Inspector General Calls US Effort to Rebuild Afghanistan an “Abysmal Failure”

Special Inspector General for Afghanistan Reconstruction John Sopko is an investigator charged with auditing and reporting to Congress on US government spending in Afghanistan in an effort to prevent waste and fraud. On Tuesday, he discussed his latest findings with reporters and painted a pessimistic picture of how funds have been used to date. According to Military Times, Sopko said that recent efforts to boost the Afghan economy, which have already cost American taxpayers upwards of $700 million, “accomplished nothing.” He also called the overall reconstruction effort, on which the US has already spent $120 billion, an “abysmal failure.”

“This is the most money we have spent on reconstruction of a single country in the history of our republic. Shouldn’t it have been better?” said Sopko.

He blamed the failure on a lack of leadership and described the reconstruction effort as a disorganized free-for-all. Stars and Stripes quoted Sopko as saying, “It seems like no one is responsible for anything in Afghanistan except to get the money out… When you go to Afghanistan and you talk to the people in the US Embassy, I don’t see anybody in charge on developing the economy… There are people who work on it… but there is nobody who is tasked with saying, ‘Your job is to work with the Afghans and make certain they get a viable economy. And if you don’t succeed, you will be held accountable.'”

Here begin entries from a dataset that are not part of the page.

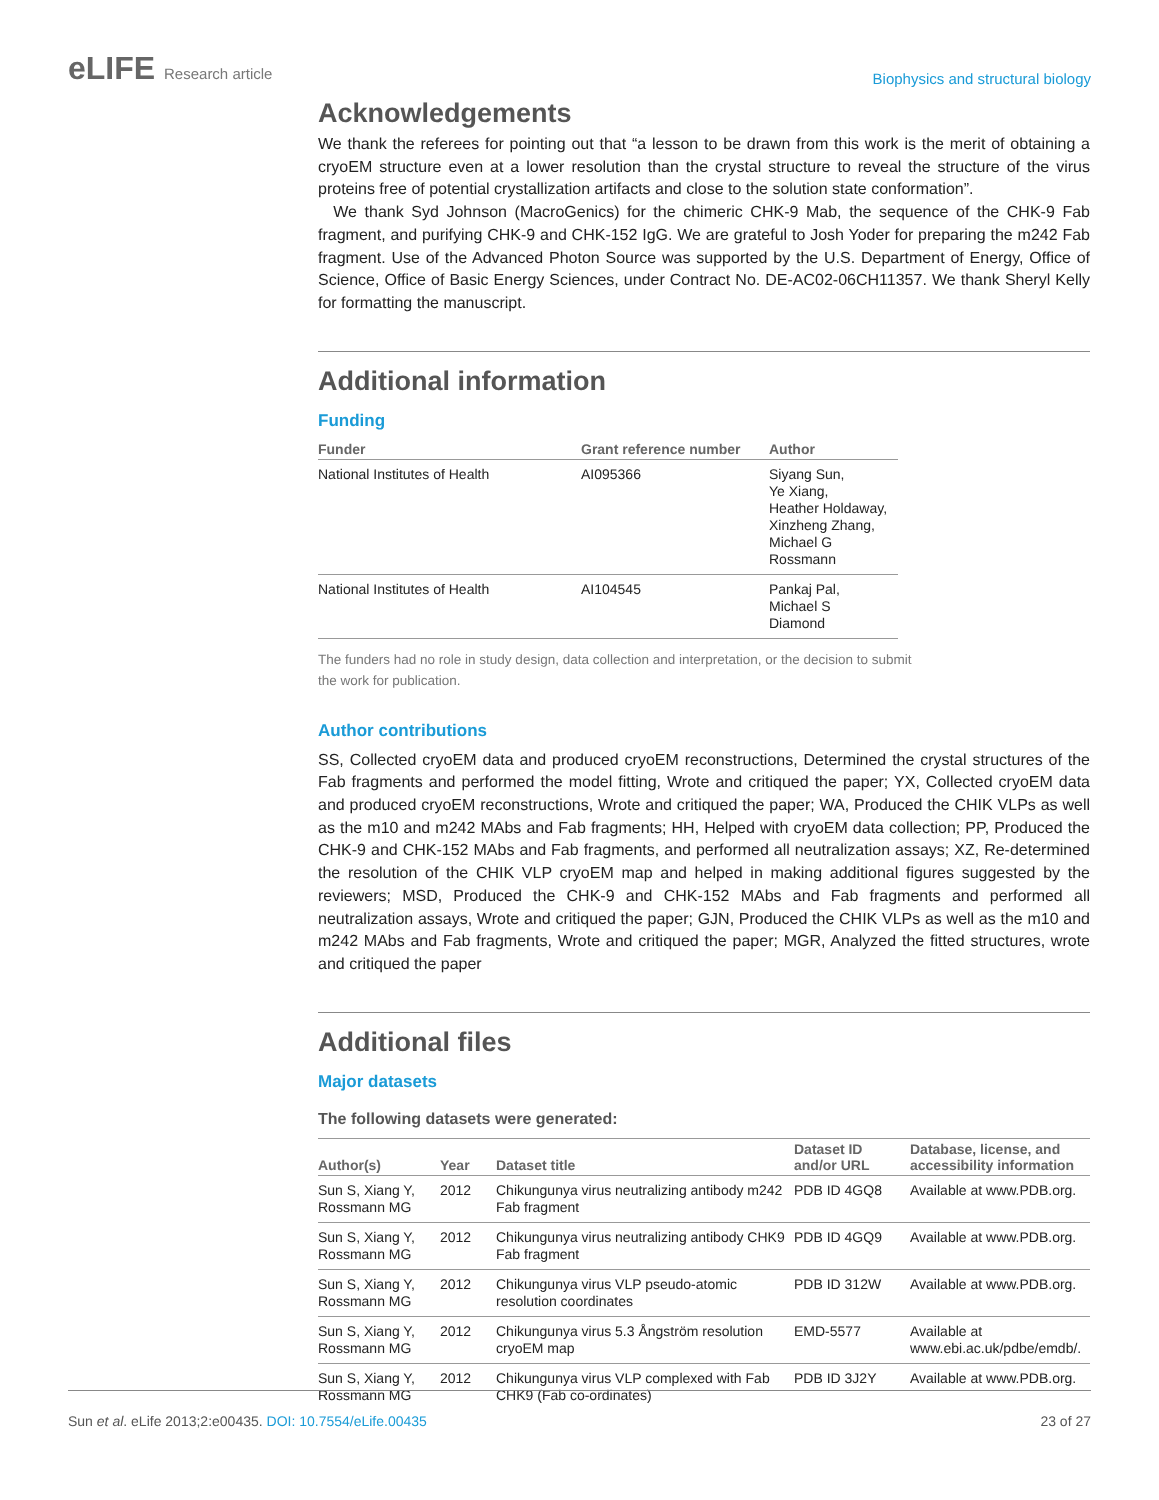eLIFE Research article
Biophysics and structural biology
Acknowledgements
We thank the referees for pointing out that “a lesson to be drawn from this work is the merit of obtaining a cryoEM structure even at a lower resolution than the crystal structure to reveal the structure of the virus proteins free of potential crystallization artifacts and close to the solution state conformation”.
We thank Syd Johnson (MacroGenics) for the chimeric CHK-9 Mab, the sequence of the CHK-9 Fab fragment, and purifying CHK-9 and CHK-152 IgG. We are grateful to Josh Yoder for preparing the m242 Fab fragment. Use of the Advanced Photon Source was supported by the U.S. Department of Energy, Office of Science, Office of Basic Energy Sciences, under Contract No. DE-AC02-06CH11357. We thank Sheryl Kelly for formatting the manuscript.
Additional information
Funding
| Funder | Grant reference number | Author |
| --- | --- | --- |
| National Institutes of Health | AI095366 | Siyang Sun, Ye Xiang, Heather Holdaway, Xinzheng Zhang, Michael G Rossmann |
| National Institutes of Health | AI104545 | Pankaj Pal, Michael S Diamond |
The funders had no role in study design, data collection and interpretation, or the decision to submit the work for publication.
Author contributions
SS, Collected cryoEM data and produced cryoEM reconstructions, Determined the crystal structures of the Fab fragments and performed the model fitting, Wrote and critiqued the paper; YX, Collected cryoEM data and produced cryoEM reconstructions, Wrote and critiqued the paper; WA, Produced the CHIK VLPs as well as the m10 and m242 MAbs and Fab fragments; HH, Helped with cryoEM data collection; PP, Produced the CHK-9 and CHK-152 MAbs and Fab fragments, and performed all neutralization assays; XZ, Re-determined the resolution of the CHIK VLP cryoEM map and helped in making additional figures suggested by the reviewers; MSD, Produced the CHK-9 and CHK-152 MAbs and Fab fragments and performed all neutralization assays, Wrote and critiqued the paper; GJN, Produced the CHIK VLPs as well as the m10 and m242 MAbs and Fab fragments, Wrote and critiqued the paper; MGR, Analyzed the fitted structures, wrote and critiqued the paper
Additional files
Major datasets
The following datasets were generated:
| Author(s) | Year | Dataset title | Dataset ID and/or URL | Database, license, and accessibility information |
| --- | --- | --- | --- | --- |
| Sun S, Xiang Y, Rossmann MG | 2012 | Chikungunya virus neutralizing antibody m242 Fab fragment | PDB ID 4GQ8 | Available at www.PDB.org. |
| Sun S, Xiang Y, Rossmann MG | 2012 | Chikungunya virus neutralizing antibody CHK9 Fab fragment | PDB ID 4GQ9 | Available at www.PDB.org. |
| Sun S, Xiang Y, Rossmann MG | 2012 | Chikungunya virus VLP pseudo-atomic resolution coordinates | PDB ID 312W | Available at www.PDB.org. |
| Sun S, Xiang Y, Rossmann MG | 2012 | Chikungunya virus 5.3 Ångström resolution cryoEM map | EMD-5577 | Available at www.ebi.ac.uk/pdbe/emdb/. |
| Sun S, Xiang Y, Rossmann MG | 2012 | Chikungunya virus VLP complexed with Fab CHK9 (Fab co-ordinates) | PDB ID 3J2Y | Available at www.PDB.org. |
Sun et al. eLife 2013;2:e00435. DOI: 10.7554/eLife.00435
23 of 27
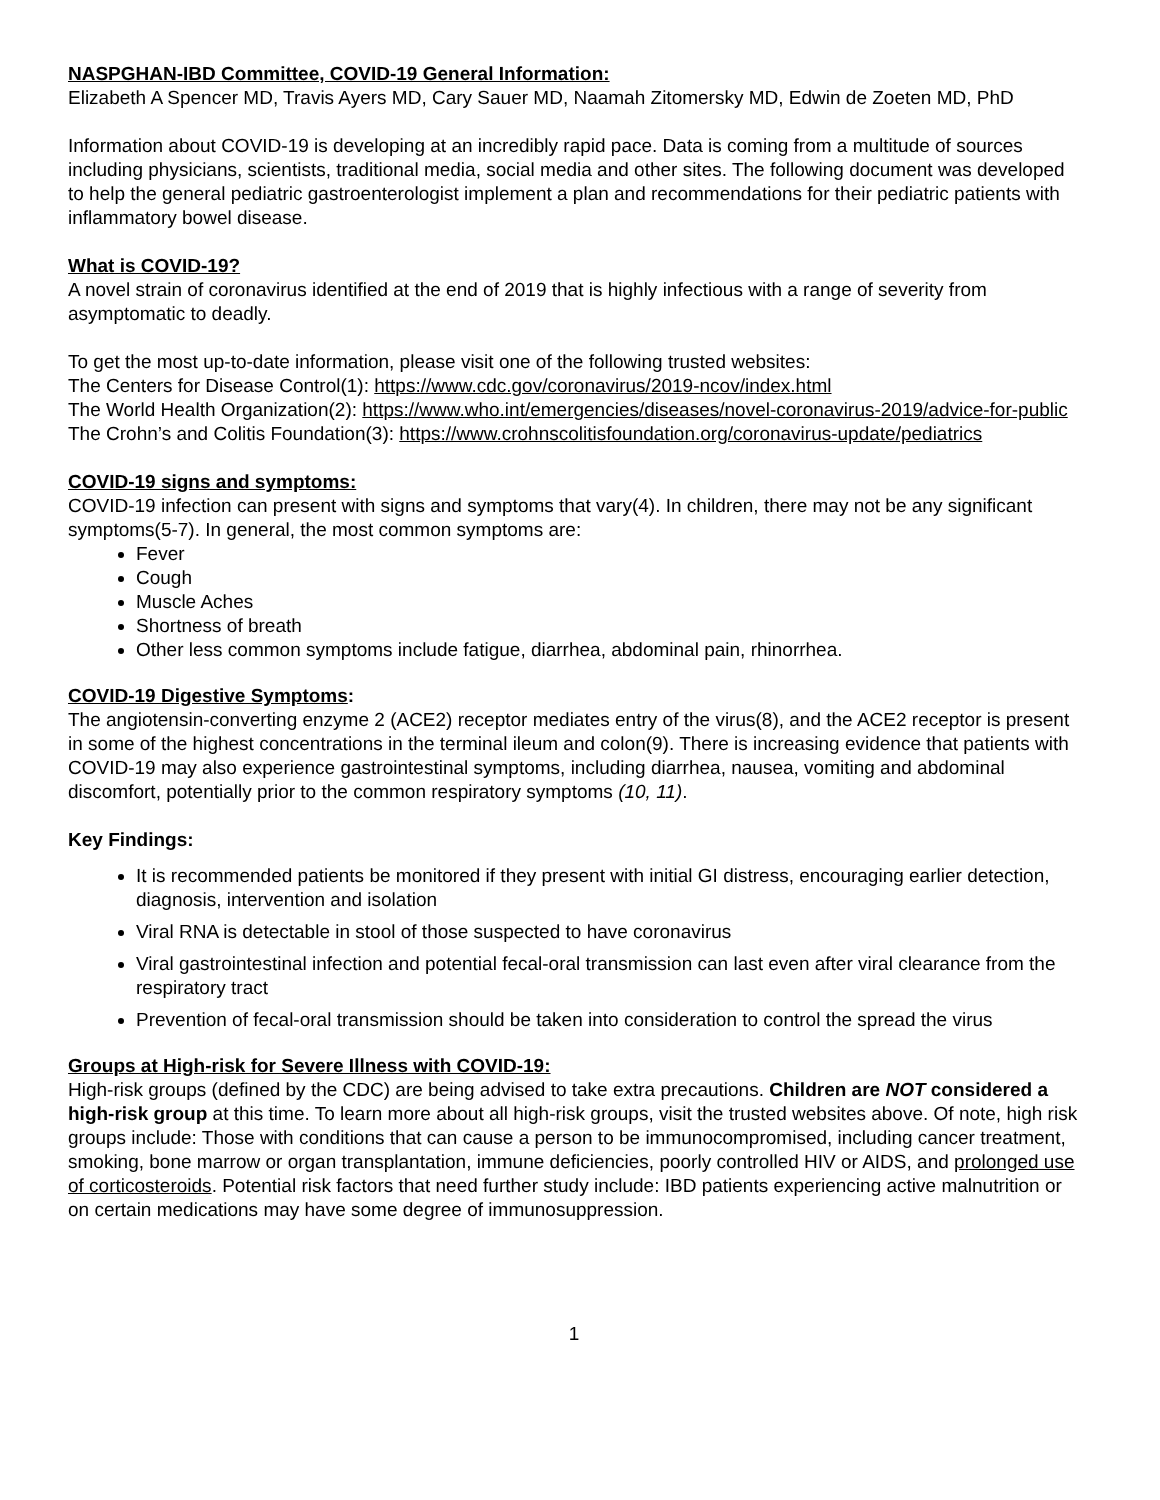NASPGHAN-IBD Committee, COVID-19 General Information:
Elizabeth A Spencer MD, Travis Ayers MD, Cary Sauer MD, Naamah Zitomersky MD, Edwin de Zoeten MD, PhD
Information about COVID-19 is developing at an incredibly rapid pace. Data is coming from a multitude of sources including physicians, scientists, traditional media, social media and other sites. The following document was developed to help the general pediatric gastroenterologist implement a plan and recommendations for their pediatric patients with inflammatory bowel disease.
What is COVID-19?
A novel strain of coronavirus identified at the end of 2019 that is highly infectious with a range of severity from asymptomatic to deadly.
To get the most up-to-date information, please visit one of the following trusted websites:
The Centers for Disease Control(1): https://www.cdc.gov/coronavirus/2019-ncov/index.html
The World Health Organization(2): https://www.who.int/emergencies/diseases/novel-coronavirus-2019/advice-for-public
The Crohn’s and Colitis Foundation(3): https://www.crohnscolitisfoundation.org/coronavirus-update/pediatrics
COVID-19 signs and symptoms:
COVID-19 infection can present with signs and symptoms that vary(4). In children, there may not be any significant symptoms(5-7). In general, the most common symptoms are:
Fever
Cough
Muscle Aches
Shortness of breath
Other less common symptoms include fatigue, diarrhea, abdominal pain, rhinorrhea.
COVID-19 Digestive Symptoms:
The angiotensin-converting enzyme 2 (ACE2) receptor mediates entry of the virus(8), and the ACE2 receptor is present in some of the highest concentrations in the terminal ileum and colon(9). There is increasing evidence that patients with COVID-19 may also experience gastrointestinal symptoms, including diarrhea, nausea, vomiting and abdominal discomfort, potentially prior to the common respiratory symptoms (10, 11).
Key Findings:
It is recommended patients be monitored if they present with initial GI distress, encouraging earlier detection, diagnosis, intervention and isolation
Viral RNA is detectable in stool of those suspected to have coronavirus
Viral gastrointestinal infection and potential fecal-oral transmission can last even after viral clearance from the respiratory tract
Prevention of fecal-oral transmission should be taken into consideration to control the spread the virus
Groups at High-risk for Severe Illness with COVID-19:
High-risk groups (defined by the CDC) are being advised to take extra precautions. Children are NOT considered a high-risk group at this time. To learn more about all high-risk groups, visit the trusted websites above. Of note, high risk groups include: Those with conditions that can cause a person to be immunocompromised, including cancer treatment, smoking, bone marrow or organ transplantation, immune deficiencies, poorly controlled HIV or AIDS, and prolonged use of corticosteroids. Potential risk factors that need further study include: IBD patients experiencing active malnutrition or on certain medications may have some degree of immunosuppression.
1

Examples of the failures include a $34 million US-built base that will likely have to be demolished due to a variety of planning errors including the installation of power outlets that run on the US voltage standard, which is incompatible with power utilities in Afghanistan, and a mishap in which the Department of Defense spent over $400 million building 16 airplanes for the Afghan government only to sell them for scrap to a local contractor in Afghanistan for $32,000 without putting them to their intended use.

Sopko also announced that his office is launching a formal investigation into the DOD’s Task Force for Business and Stability Operations, which is charged with promoting industrial development in Afghanistan and has been accused of mismanagement. He indicated that questions have been raised as to “whether [the task force] should have existed.”

“I have not found anybody who’s lost a job for screwing up — and there have been a lot of screw-ups in Afghanistan,” said Sopko about the overall lack of accountability in the US effort to rebuild Afghanistan.

John Sopko also pointed out the fact that the Afghan government, which receives 90% of its funding from outside sources like the US, does not have the ability to maintain the infrastructure that the US is providing for it. He said, “When you go into a country like Afghanistan, you should to take into account what the government and the economy is faced with, and you should take into account — unless you want to create a client state for X number of years — how do you develop a sustainable economy? And we have not seen that.”

He suggested that US-led efforts to boost Afghanistan’s economy and strengthen its government can only work if taxpayers continue funding it on an ongoing basis. Said Sopko, “they can’t afford the government we’ve given them, and if our intended goal was a government that would keep or kick the terrorists out, we’re going to have to fund it.”